Saved entries:
☆ ☆ ☆ ☆
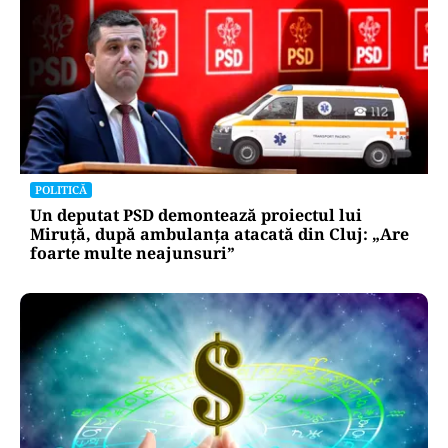
POLITICĂ
Un deputat PSD demontează proiectul lui
Miruță, după ambulanța atacată din Cluj: „Are
foarte multe neajunsuri”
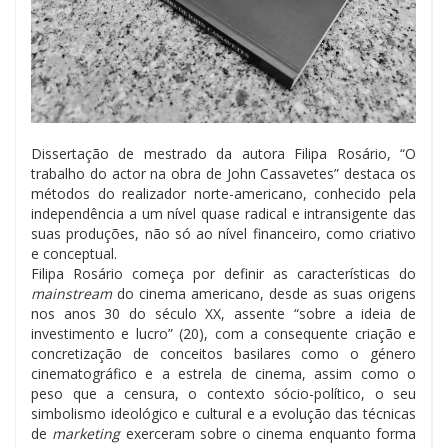
Dissertação de mestrado da autora Filipa Rosário, “O
trabalho do actor na obra de John Cassavetes” destaca os
métodos do realizador norte-americano, conhecido pela
independência a um nível quase radical e intransigente das
suas produções, não só ao nível financeiro, como criativo
e conceptual.
Filipa Rosário começa por definir as características do
mainstream
do cinema americano, desde as suas origens
nos anos 30 do século XX, assente “sobre a ideia de
investimento e lucro” (20), com a consequente criação e
concretização de conceitos basilares como o género
cinematográfico e a estrela de cinema, assim como o
peso que a censura, o contexto sócio-político, o seu
simbolismo ideológico e cultural e a evolução das técnicas
de
marketing
exerceram sobre o cinema enquanto forma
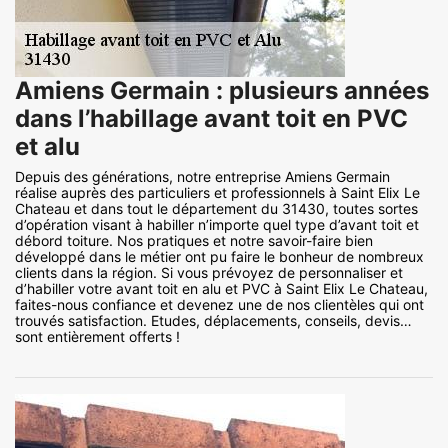
Amiens Germain : plusieurs années
dans l’habillage avant toit en PVC
et alu
Depuis des générations, notre entreprise Amiens Germain
réalise auprès des particuliers et professionnels à Saint Elix Le
Chateau et dans tout le département du 31430, toutes sortes
d’opération visant à habiller n’importe quel type d’avant toit et
débord toiture. Nos pratiques et notre savoir-faire bien
développé dans le métier ont pu faire le bonheur de nombreux
clients dans la région. Si vous prévoyez de personnaliser et
d’habiller votre avant toit en alu et PVC à Saint Elix Le Chateau,
faites-nous confiance et devenez une de nos clientèles qui ont
trouvés satisfaction. Etudes, déplacements, conseils, devis…
sont entièrement offerts !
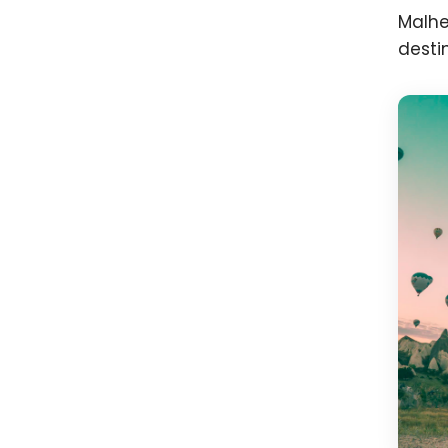
Malhe
desti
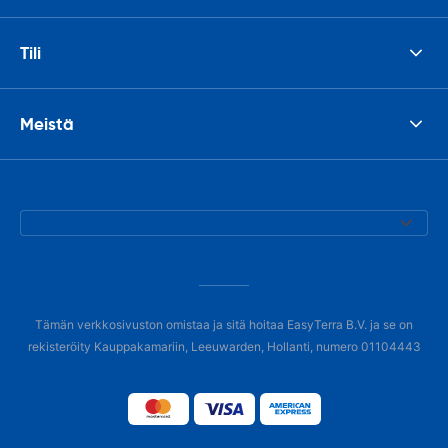
Tili
Meistä
Tämän verkkosivuston omistaa ja sitä hoitaa EasyTerra B.V. ja se on
rekisteröity Kauppakamariin, Leeuwarden, Hollanti, numero 01104443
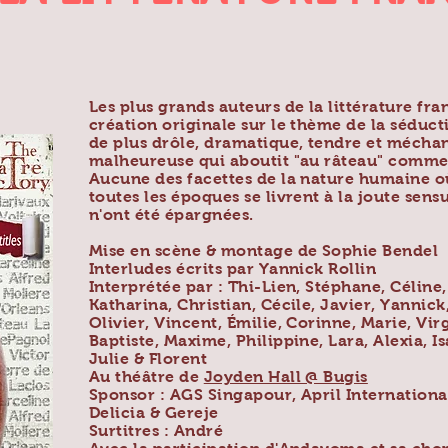
Les plus grands auteurs de la littérature fr
création originale sur le thème de la séduct
de plus drôle, dramatique, tendre et méchan
malheureuse qui aboutit "au râteau" comm
Aucune des facettes de la nature humaine 
toutes les époques se livrent à la joute sens
n'ont été épargnées.
Mise en scène & montage de Sophie Bendel
Interludes écrits par Yannick Rollin
Interprétée par : Thi-Lien, Stéphane, Céline
Katharina, Christian, Cécile, Javier, Yannick
Olivier, Vincent, Émilie, Corinne, Marie, Vir
Baptiste, Maxime, Philippine, Lara, Alexia, I
Julie & Florent
Au théâtre de
Joyden Hall @ Bugis
Sponsor : AGS Singapour, April Internationa
Delicia & Gereje
Surtitres : André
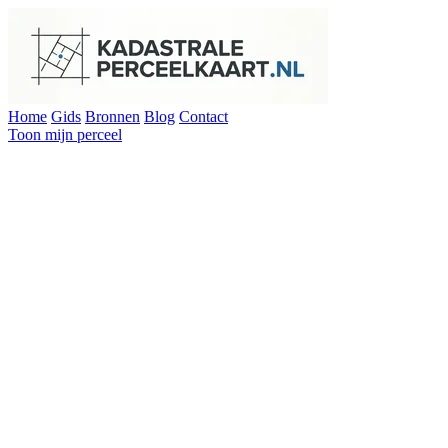
Home
Gids
Bronnen
Blog
Contact
Toon mijn perceel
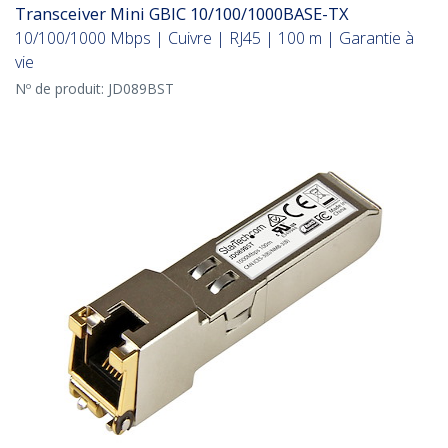
Transceiver Mini GBIC 10/100/1000BASE-TX
10/100/1000 Mbps | Cuivre | RJ45 | 100 m | Garantie à
vie
Nº de produit:
JD089BST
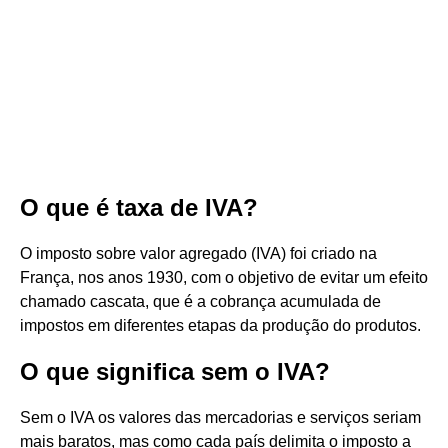
O que é taxa de IVA?
O imposto sobre valor agregado (IVA) foi criado na
França, nos anos 1930, com o objetivo de evitar um efeito
chamado cascata, que é a cobrança acumulada de
impostos em diferentes etapas da produção do produtos.
O que significa sem o IVA?
Sem o IVA os valores das mercadorias e serviços seriam
mais baratos, mas como cada país delimita o imposto a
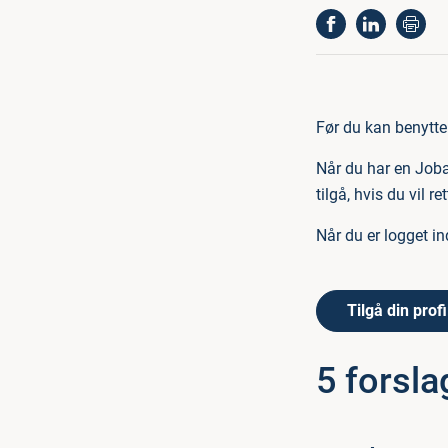
Før du kan benytte 
Når du har en Joba
tilgå, hvis du vil r
Når du er logget ind
Tilgå din profi
5 forsla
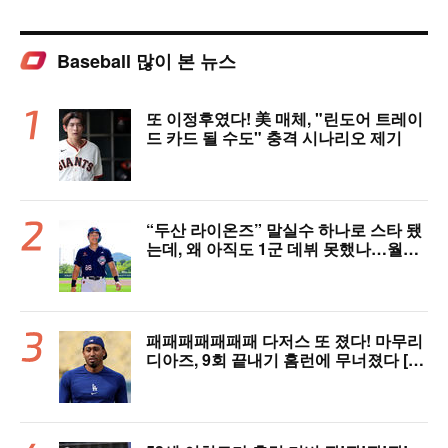
Baseball 많이 본 뉴스
또 이정후였다! 美 매체, "린도어 트레이
드 카드 될 수도" 충격 시나리오 제기
“두산 라이온즈” 말실수 하나로 스타 됐
는데, 왜 아직도 1군 데뷔 못했나…월간
MVP 쾌거→폭염 비밀병기 될까
패패패패패패패 다저스 또 졌다! 마무리
디아즈, 9회 끝내기 홈런에 무너졌다 [L
AD 리뷰]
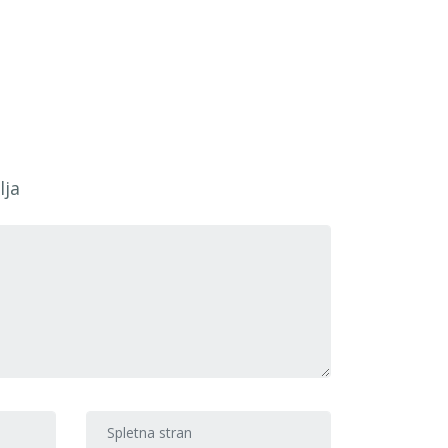
lja
Spletna stran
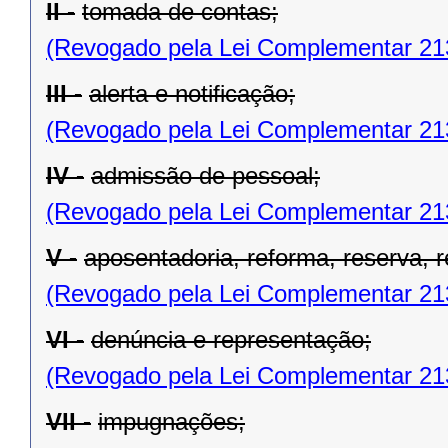
II -
tomada de contas;
(Revogado pela Lei Complementar 21
III -
alerta e notificação;
(Revogado pela Lei Complementar 21
IV -
admissão de pessoal;
(Revogado pela Lei Complementar 21
V -
aposentadoria, reforma, reserva, 
(Revogado pela Lei Complementar 21
VI -
denúncia e representação;
(Revogado pela Lei Complementar 21
VII -
impugnações;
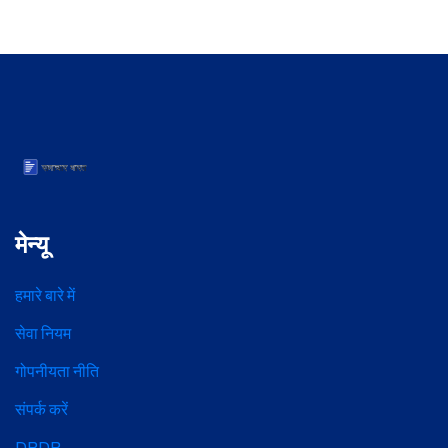
मेन्यू
हमारे बारे में
सेवा नियम
गोपनीयता नीति
संपर्क करें
DPDP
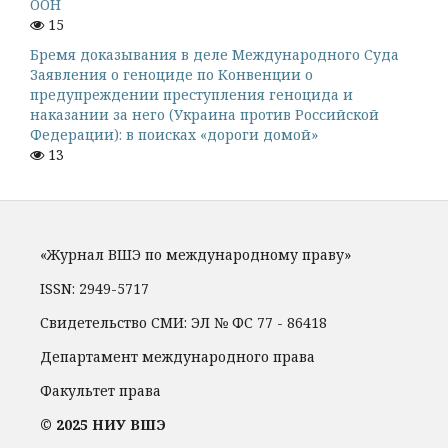
ООН
15
Бремя доказывания в деле Международного Суда
Заявления о геноциде по Конвенции о
предупреждении преступления геноцида и
наказании за него (Украина против Российской
Федерации): в поисках «дороги домой»
13
«Журнал ВШЭ по международному праву»
ISSN: 2949-5717
Свидетельство СМИ: ЭЛ № ФС 77 - 86418
Департамент международного права
Факультет права
© 2025 НИУ ВШЭ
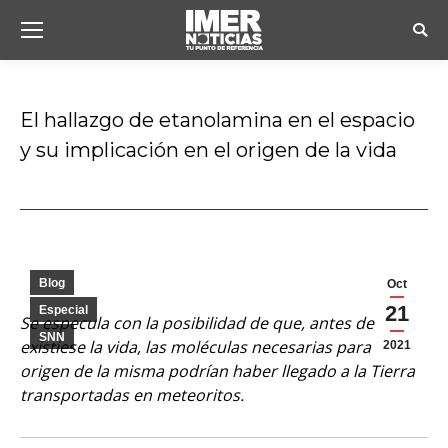
Busc
El hallazgo de etanolamina en el espacio
y su implicación en el origen de la vida
Estás aquí:
Blog
Oct
21
Especial
Se especula con la posibilidad de que, antes de que
SNN
existiese la vida, las moléculas necesarias para el
2021
origen de la misma podrían haber llegado a la Tierra
transportadas en meteoritos.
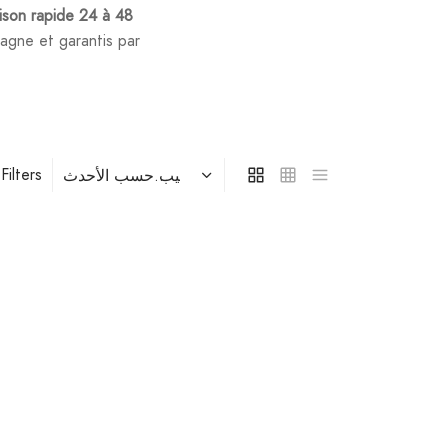
aison rapide 24 à 48
agne et garantis par
Filters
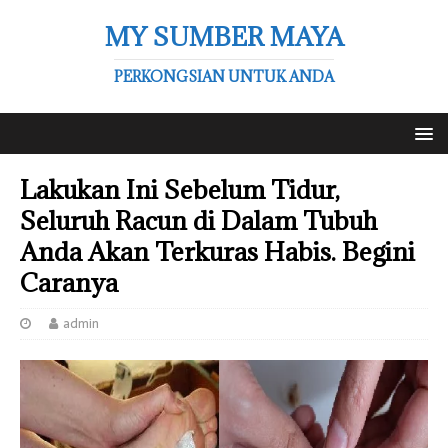
MY SUMBER MAYA
PERKONGSIAN UNTUK ANDA
Lakukan Ini Sebelum Tidur,
Seluruh Racun di Dalam Tubuh
Anda Akan Terkuras Habis. Begini
Caranya
admin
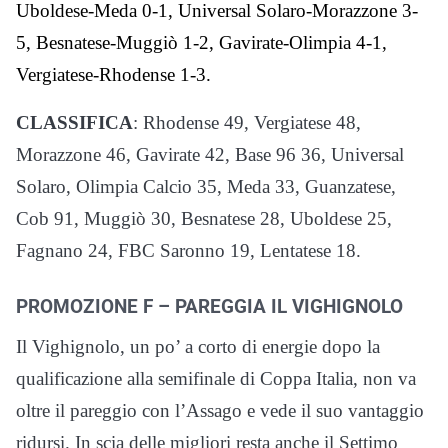
Uboldese-Meda 0-1, Universal Solaro-Morazzone 3-
5, Besnatese-Muggiò 1-2, Gavirate-Olimpia 4-1,
Vergiatese-Rhodense 1-3.
CLASSIFICA
: Rhodense 49, Vergiatese 48,
Morazzone 46, Gavirate 42, Base 96 36, Universal
Solaro, Olimpia Calcio 35, Meda 33, Guanzatese,
Cob 91, Muggiò 30, Besnatese 28, Uboldese 25,
Fagnano 24, FBC Saronno 19, Lentatese 18.
PROMOZIONE F – PAREGGIA IL VIGHIGNOLO
Il Vighignolo, un po’ a corto di energie dopo la
qualificazione alla semifinale di Coppa Italia, non va
oltre il pareggio con l’Assago e vede il suo vantaggio
ridursi. In scia delle migliori resta anche il Settimo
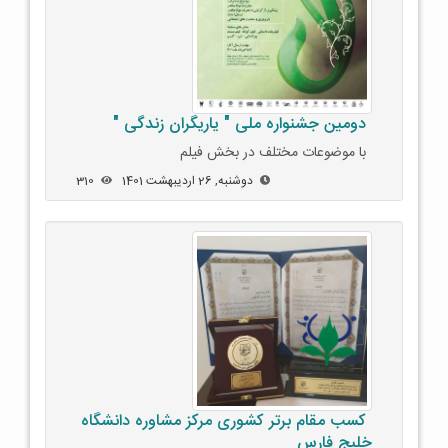
دومین جشنواره ملی " یاریگران زندگی "
با موضوعات مختلف در بخش فیلم
دوشنبه, 26 اردیبهشت 1401
310
کسب مقام برتر کشوری مرکز مشاوره دانشگاه
خلیج فارس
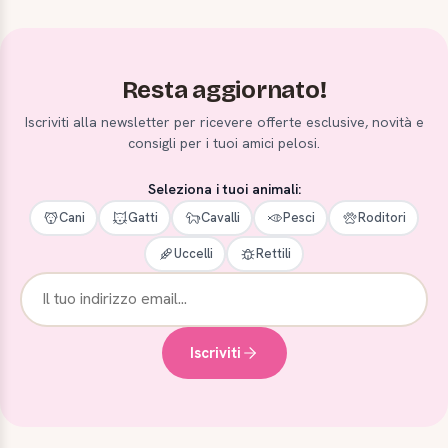
Resta aggiornato!
Iscriviti alla newsletter per ricevere offerte esclusive, novità e
consigli per i tuoi amici pelosi.
Seleziona i tuoi animali:
Cani
Gatti
Cavalli
Pesci
Roditori
Uccelli
Rettili
Iscriviti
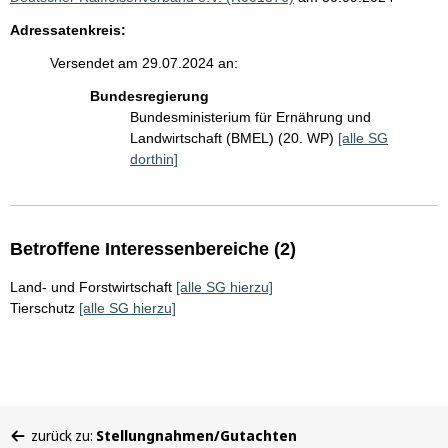
Adressatenkreis:
Versendet am 29.07.2024 an:
Bundesregierung
Bundesministerium für Ernährung und
Landwirtschaft (BMEL) (20. WP)
[alle SG
dorthin]
Betroffene Interessenbereiche (2)
Land- und Forstwirtschaft
[alle SG hierzu]
Tierschutz
[alle SG hierzu]
Sie
zurück zu:
Stellungnahmen/Gutachten
befinden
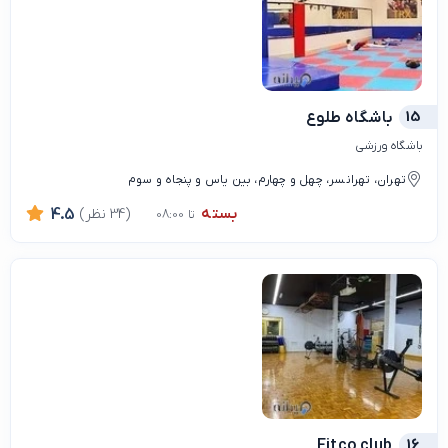
15
باشگاه طلوع
باشگاه ورزشی
تهران، تهرانسر، چهل و چهارم، بین یاس و پنجاه و سوم
بسته
(34 نظر)
4.5
تا 08:00
Fitco club
16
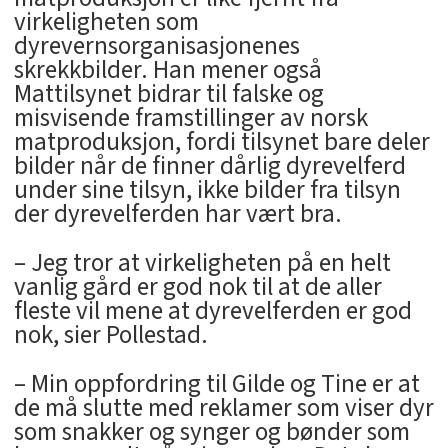
virkeligheten som
dyrevernsorganisasjonenes
skrekkbilder. Han mener også
Mattilsynet bidrar til falske og
misvisende framstillinger av norsk
matproduksjon, fordi tilsynet bare deler
bilder når de finner dårlig dyrevelferd
under sine tilsyn, ikke bilder fra tilsyn
der dyrevelferden har vært bra.
– Jeg tror at virkeligheten på en helt
vanlig gård er god nok til at de aller
fleste vil mene at dyrevelferden er god
nok, sier Pollestad.
– Min oppfordring til Gilde og Tine er at
de må slutte med reklamer som viser dyr
som snakker og synger og bønder som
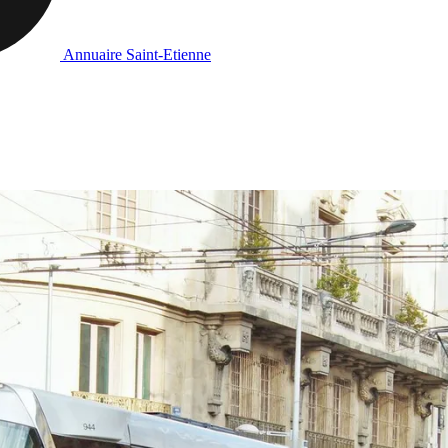
Annuaire Saint-Etienne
☆ ☆ ☆ ☆
_Your objective_.
Copy every line of text in the material above verbatim, from the first entry to the last, and leave out the pictures.

_Result below_.
POLITICĂ
Un deputat PSD demontează proiectul lui
Miruță, după ambulanța atacată din Cluj: „Are
foarte multe neajunsuri”
Dissertação de mestrado da autora Filipa Rosário, “O
trabalho do actor na obra de John Cassavetes” destaca os
métodos do realizador norte-americano, conhecido pela
independência a um nível quase radical e intransigente das
suas produções, não só ao nível financeiro, como criativo
e conceptual.
Filipa Rosário começa por definir as características do
mainstream
do cinema americano, desde as suas origens
nos anos 30 do século XX, assente “sobre a ideia de
investimento e lucro” (20), com a consequente criação e
concretização de conceitos basilares como o género
cinematográfico e a estrela de cinema, assim como o
peso que a censura, o contexto sócio-político, o seu
simbolismo ideológico e cultural e a evolução das técnicas
de
marketing
exerceram sobre o cinema enquanto forma
Amiens Germain : plusieurs années
dans l’habillage avant toit en PVC
et alu
Depuis des générations, notre entreprise Amiens Germain
réalise auprès des particuliers et professionnels à Saint Elix Le
Chateau et dans tout le département du 31430, toutes sortes
d’opération visant à habiller n’importe quel type d’avant toit et
débord toiture. Nos pratiques et notre savoir-faire bien
développé dans le métier ont pu faire le bonheur de nombreux
clients dans la région. Si vous prévoyez de personnaliser et
d’habiller votre avant toit en alu et PVC à Saint Elix Le Chateau,
faites-nous confiance et devenez une de nos clientèles qui ont
trouvés satisfaction. Etudes, déplacements, conseils, devis…
sont entièrement offerts !
Malhe
desti
Tili
Meistä
Tämän verkkosivuston omistaa ja sitä hoitaa EasyTerra B.V. ja se on
rekisteröity Kauppakamariin, Leeuwarden, Hollanti, numero 01104443
Les plus grands auteurs de la littérature fr
création originale sur le thème de la séduct
de plus drôle, dramatique, tendre et méchan
malheureuse qui aboutit "au râteau" comm
Aucune des facettes de la nature humaine 
toutes les époques se livrent à la joute sens
n'ont été épargnées.
Mise en scène & montage de Sophie Bendel
Interludes écrits par Yannick Rollin
Interprétée par : Thi-Lien, Stéphane, Céline
Katharina, Christian, Cécile, Javier, Yannick
Olivier, Vincent, Émilie, Corinne, Marie, Vir
Baptiste, Maxime, Philippine, Lara, Alexia, I
Julie & Florent
Au théâtre de
Joyden Hall @ Bugis
Sponsor : AGS Singapour, April Internationa
Delicia & Gereje
Surtitres : André
Home
Gids
Bronnen
Blog
Contact
Toon mijn perceel
Transceiver Mini GBIC 10/100/1000BASE-TX
10/100/1000 Mbps | Cuivre | RJ45 | 100 m | Garantie à
vie
Nº de produit:
JD089BST
O que é taxa de IVA?
O imposto sobre valor agregado (IVA) foi criado na
França, nos anos 1930, com o objetivo de evitar um efeito
chamado cascata, que é a cobrança acumulada de
impostos em diferentes etapas da produção do produtos.
O que significa sem o IVA?
Sem o IVA os valores das mercadorias e serviços seriam
mais baratos, mas como cada país delimita o imposto a
Før du kan benytte 
Når du har en Joba
tilgå, hvis du vil r
Når du er logget ind
Tilgå din profi
5 forsla
Baseball 많이 본 뉴스
또 이정후였다! 美 매체, "린도어 트레이
드 카드 될 수도" 충격 시나리오 제기
“두산 라이온즈” 말실수 하나로 스타 됐
는데, 왜 아직도 1군 데뷔 못했나…월간
MVP 쾌거→폭염 비밀병기 될까
패패패패패패패 다저스 또 졌다! 마무리
디아즈, 9회 끝내기 홈런에 무너졌다 [L
AD 리뷰]
lja
Spletna stran
II -
tomada de contas;
(Revogado pela Lei Complementar 21
III -
alerta e notificação;
(Revogado pela Lei Complementar 21
IV -
admissão de pessoal;
(Revogado pela Lei Complementar 21
V -
aposentadoria, reforma, reserva, 
(Revogado pela Lei Complementar 21
VI -
denúncia e representação;
(Revogado pela Lei Complementar 21
VII -
impugnações;
मेन्यू
हमारे बारे में
सेवा नियम
गोपनीयता नीति
संपर्क करें
DPDP
ООН
15
Бремя доказывания в деле Международного Суда
Заявления о геноциде по Конвенции о
предупреждении преступления геноцида и
наказании за него (Украина против Российской
Федерации): в поисках «дороги домой»
13
«Журнал ВШЭ по международному праву»
ISSN: 2949-5717
Свидетельство СМИ: ЭЛ № ФС 77 - 86418
Департамент международного права
Факультет права
© 2025 НИУ ВШЭ
Busc
El hallazgo de etanolamina en el espacio
y su implicación en el origen de la vida
Estás aquí:
Blog
Oct
21
Especial
Se especula con la posibilidad de que, antes de que
SNN
existiese la vida, las moléculas necesarias para el
2021
origen de la misma podrían haber llegado a la Tierra
transportadas en meteoritos.
aison rapide 24 à 48
agne et garantis par
Filters
MY SUMBER MAYA
PERKONGSIAN UNTUK ANDA
Lakukan Ini Sebelum Tidur,
Seluruh Racun di Dalam Tubuh
Anda Akan Terkuras Habis. Begini
Caranya
admin
Uboldese-Meda 0-1, Universal Solaro-Morazzone 3-
5, Besnatese-Muggiò 1-2, Gavirate-Olimpia 4-1,
Vergiatese-Rhodense 1-3.
CLASSIFICA
: Rhodense 49, Vergiatese 48,
Morazzone 46, Gavirate 42, Base 96 36, Universal
Solaro, Olimpia Calcio 35, Meda 33, Guanzatese,
Cob 91, Muggiò 30, Besnatese 28, Uboldese 25,
Fagnano 24, FBC Saronno 19, Lentatese 18.
PROMOZIONE F – PAREGGIA IL VIGHIGNOLO
Il Vighignolo, un po’ a corto di energie dopo la
qualificazione alla semifinale di Coppa Italia, non va
oltre il pareggio con l’Assago e vede il suo vantaggio
ridursi. In scia delle migliori resta anche il Settimo
دومین جشنواره ملی " یاریگران زندگی "
با موضوعات مختلف در بخش فیلم
دوشنبه, 26 اردیبهشت 1401
310
کسب مقام برتر کشوری مرکز مشاوره دانشگاه
خلیج فارس
Resta aggiornato!
Iscriviti alla newsletter per ricevere offerte esclusive, novità e
consigli per i tuoi amici pelosi.
Seleziona i tuoi animali:
Cani
Gatti
Cavalli
Pesci
Roditori
Uccelli
Rettili
Iscriviti
Adressatenkreis:
Versendet am 29.07.2024 an:
Bundesregierung
Bundesministerium für Ernährung und
Landwirtschaft (BMEL) (20. WP)
[alle SG
dorthin]
Betroffene Interessenbereiche (2)
Land- und Forstwirtschaft
[alle SG hierzu]
Tierschutz
[alle SG hierzu]
Sie
zurück zu:
Stellungnahmen/Gutachten
befinden
15
باشگاه طلوع
باشگاه ورزشی
تهران، تهرانسر، چهل و چهارم، بین یاس و پنجاه و سوم
بسته
(34 نظر)
4.5
تا 08:00
Fitco club
16
virkeligheten som
dyrevernsorganisasjonenes
skrekkbilder. Han mener også
Mattilsynet bidrar til falske og
misvisende framstillinger av norsk
matproduksjon, fordi tilsynet bare deler
bilder når de finner dårlig dyrevelferd
under sine tilsyn, ikke bilder fra tilsyn
der dyrevelferden har vært bra.
– Jeg tror at virkeligheten på en helt
vanlig gård er god nok til at de aller
fleste vil mene at dyrevelferden er god
nok, sier Pollestad.
– Min oppfordring til Gilde og Tine er at
de må slutte med reklamer som viser dyr
som snakker og synger og bønder som
Annuaire Saint-Etienne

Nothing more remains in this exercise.